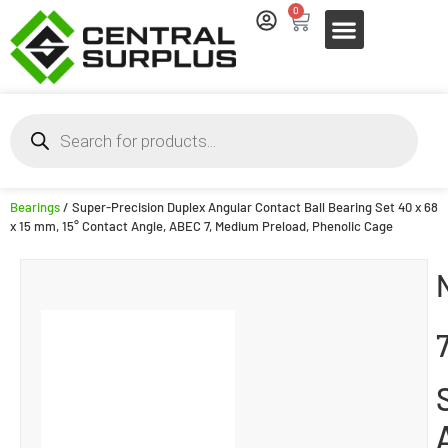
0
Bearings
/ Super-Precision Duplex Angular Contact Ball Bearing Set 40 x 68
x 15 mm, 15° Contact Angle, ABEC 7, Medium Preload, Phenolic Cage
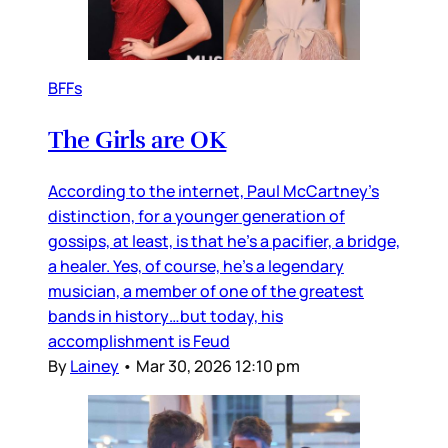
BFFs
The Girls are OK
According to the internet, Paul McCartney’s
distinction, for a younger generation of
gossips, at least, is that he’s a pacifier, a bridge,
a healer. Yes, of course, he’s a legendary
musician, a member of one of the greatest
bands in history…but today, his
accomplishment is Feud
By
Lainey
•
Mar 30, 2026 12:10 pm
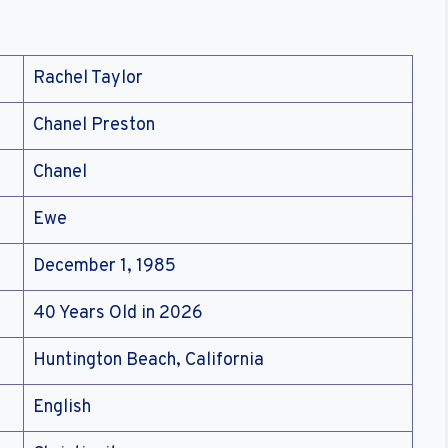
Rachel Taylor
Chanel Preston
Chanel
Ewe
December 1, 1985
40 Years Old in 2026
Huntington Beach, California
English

## [Aim of the task]
Select and copy each line from the data that includes the word "Contact".

## [Solution to this exercise]
/ Super-Precision Duplex Angular Contact Ball Bearing Set 40 x 68
x 15 mm, 15° Contact Angle, ABEC 7, Medium Preload, Phenolic Cage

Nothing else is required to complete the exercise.